**TASK DETAILS**
Below are lines of records; copy exactly those from the one containing "coffee maker: none" through the one containing "fruit: none [513,122,547,157]", leaving the pictures behind.

**DATASET RECORDS**
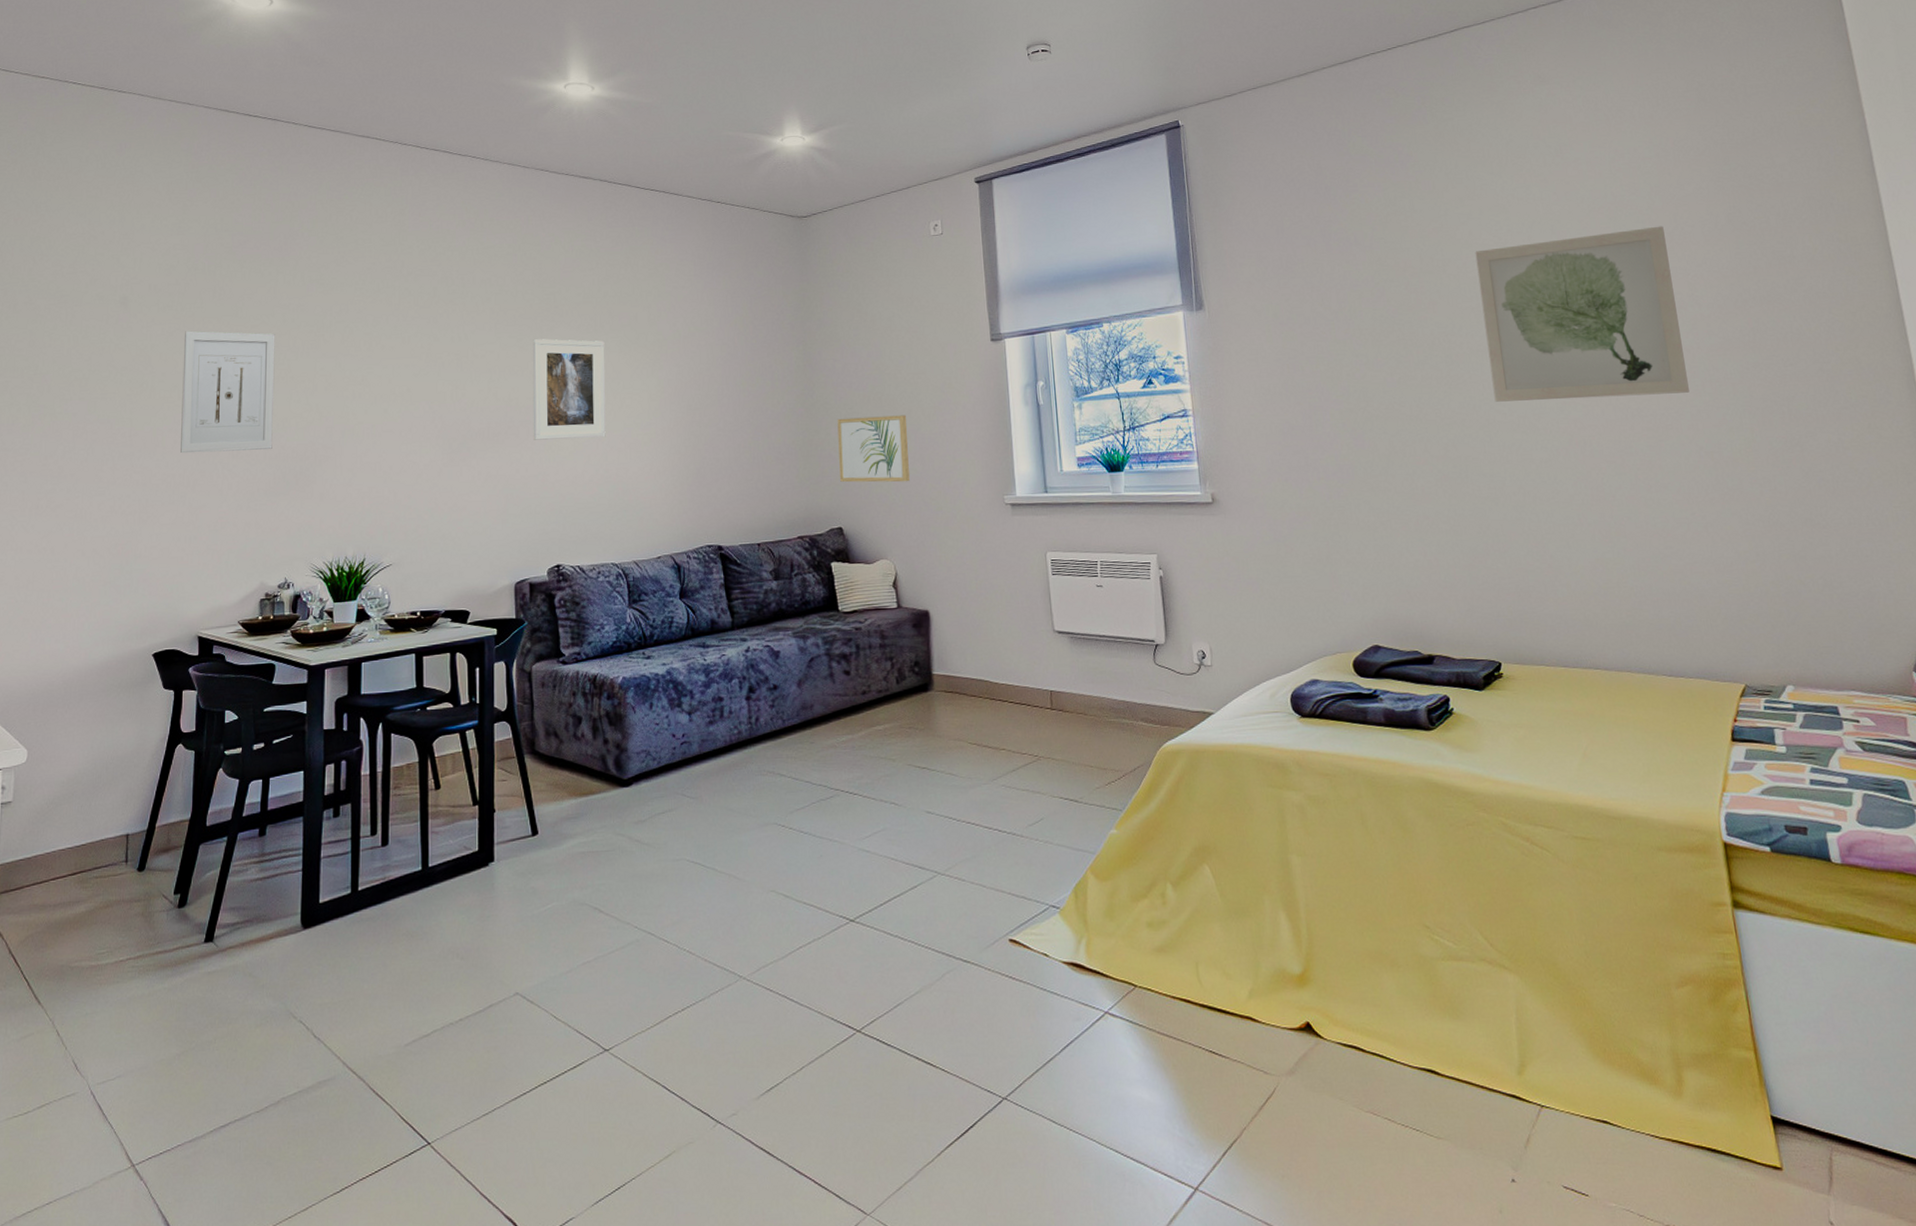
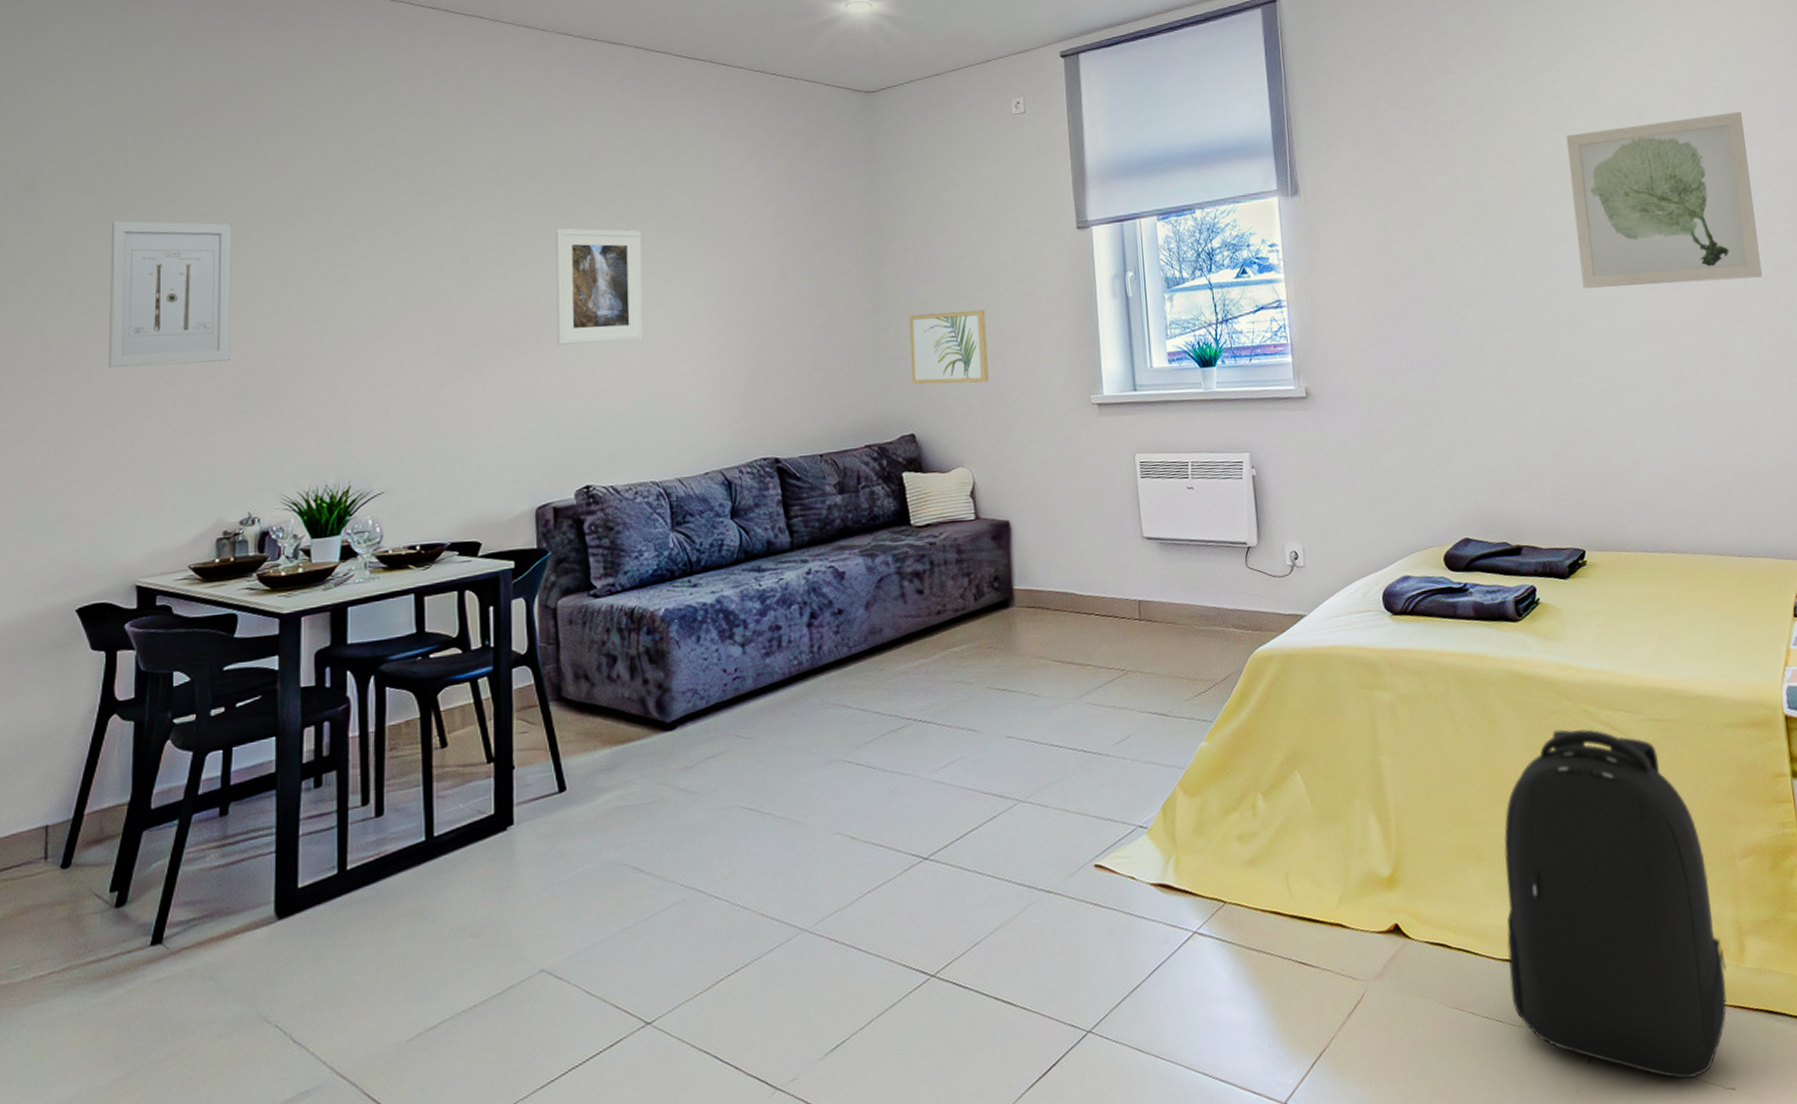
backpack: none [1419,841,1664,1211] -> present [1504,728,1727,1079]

...

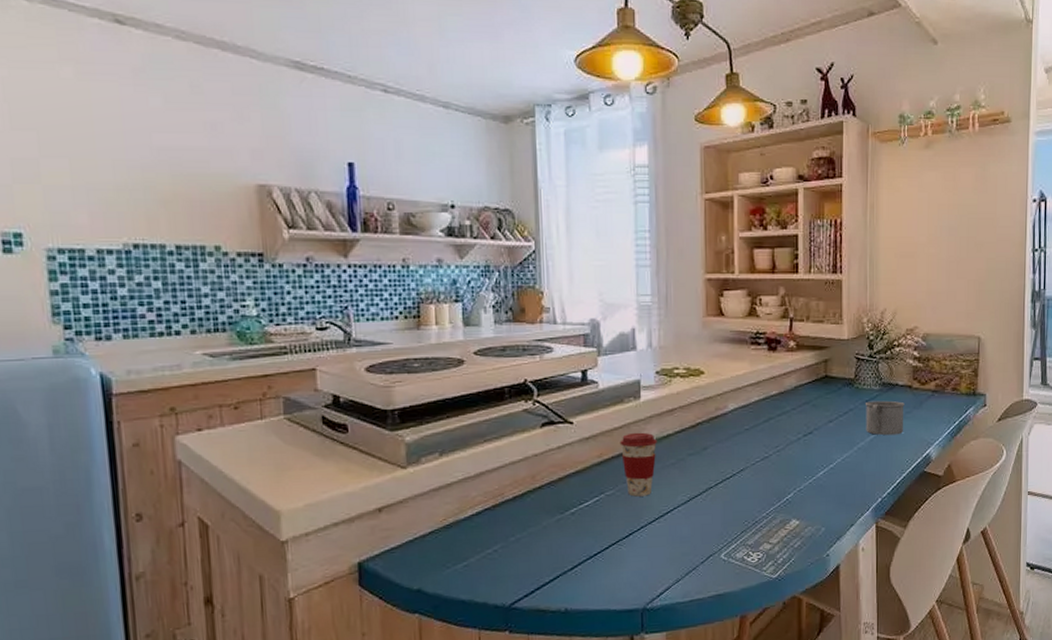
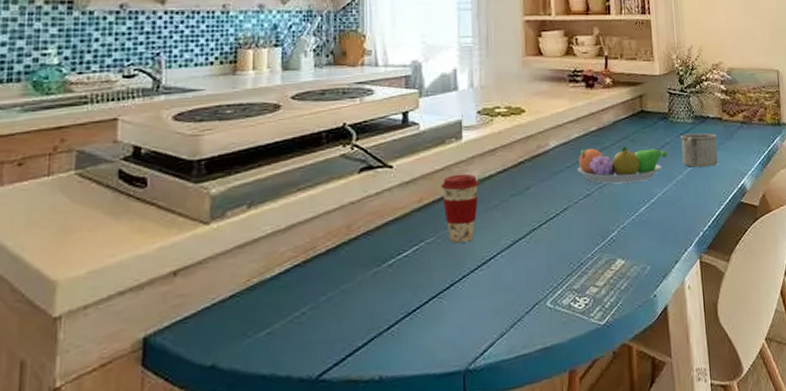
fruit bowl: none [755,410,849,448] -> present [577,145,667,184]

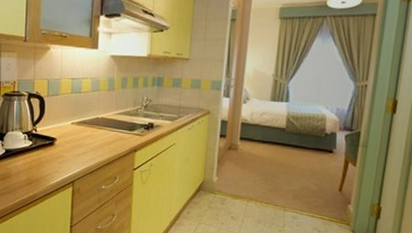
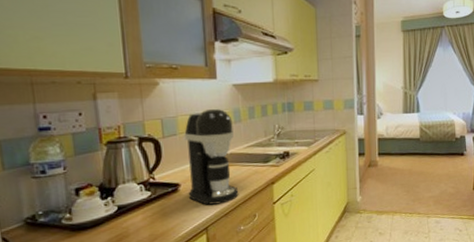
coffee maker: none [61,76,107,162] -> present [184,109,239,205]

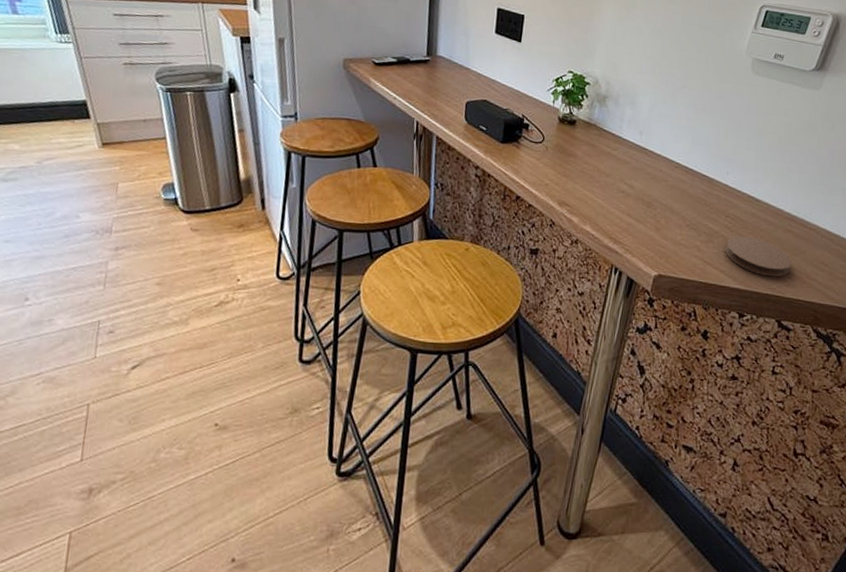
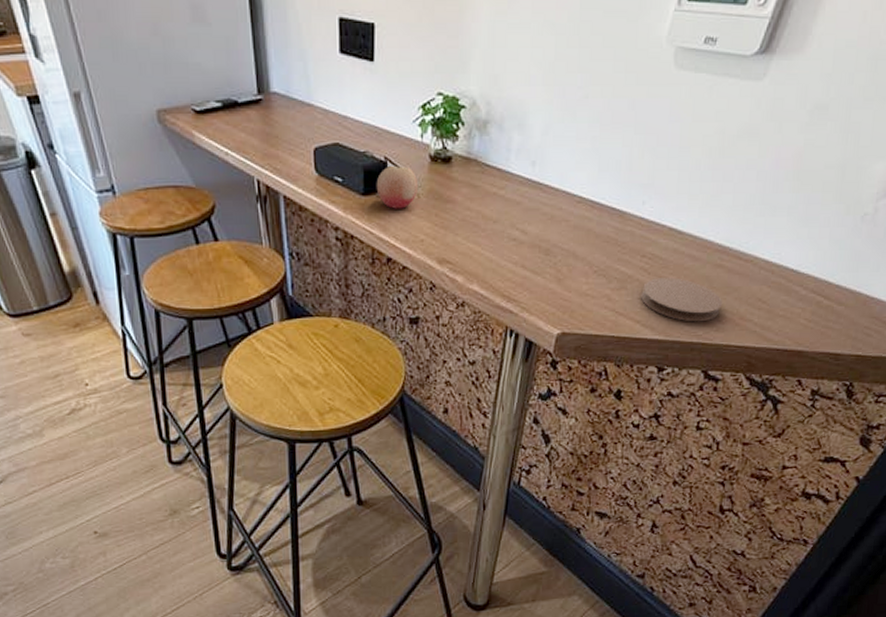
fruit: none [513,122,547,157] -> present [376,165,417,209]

...

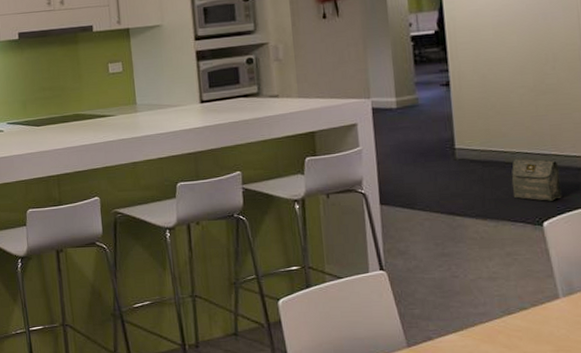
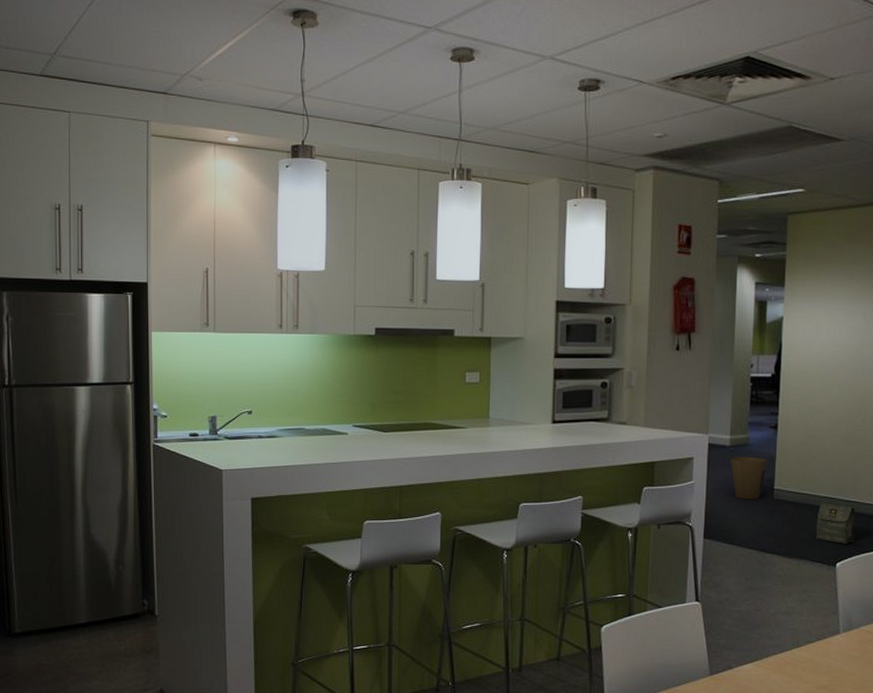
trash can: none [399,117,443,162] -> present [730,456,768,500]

**TASK SOLUTION**
coffee maker: none [61,76,107,162] -> present [184,109,239,205]

fruit: none [513,122,547,157] -> present [376,165,417,209]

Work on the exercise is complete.